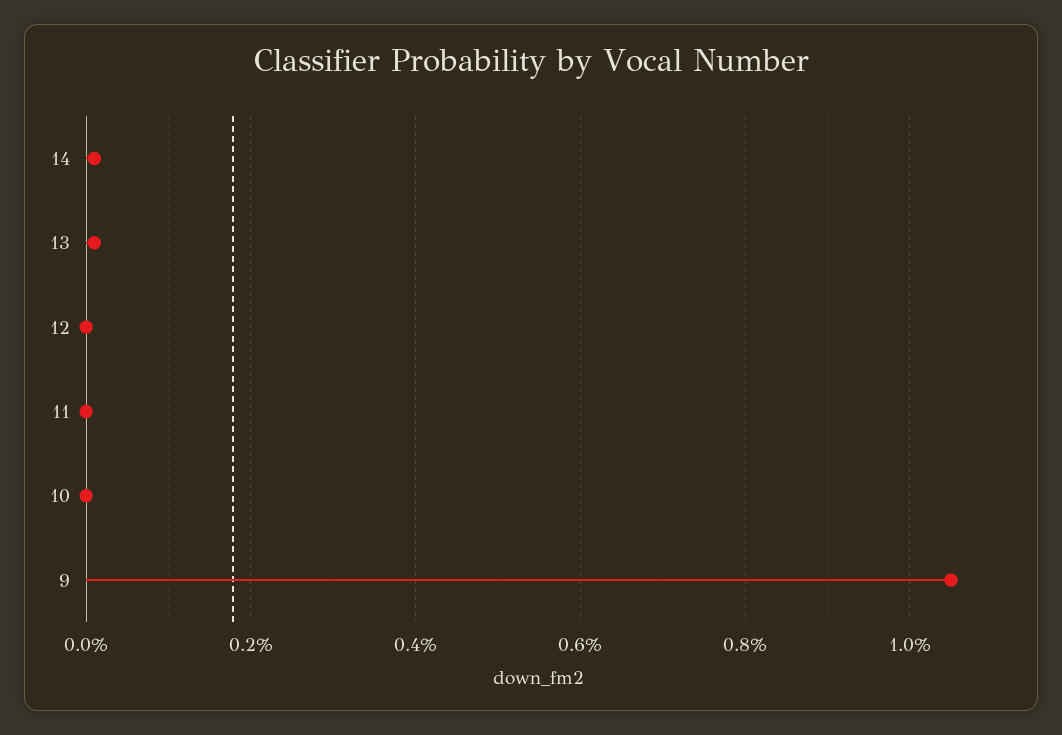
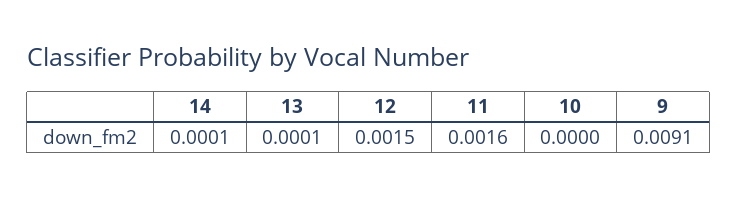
  {
    "14": 0.0001,
    "13": 0.0001,
-   "12": 0,
+   "12": 0.0015,
-   "11": 0,
+   "11": 0.0016,
    "10": 0,
-   "9": 0.0105
+   "9": 0.0091
  }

[Your instructions] Transcribe all of the data above exactly; no picture belongs in the copy.

[Expected answer]
  {
    "14": 0.0001,
    "13": 0.0001,
-   "12": 0,
+   "12": 0.0015,
-   "11": 0,
+   "11": 0.0016,
    "10": 0,
-   "9": 0.0105
+   "9": 0.0091
  }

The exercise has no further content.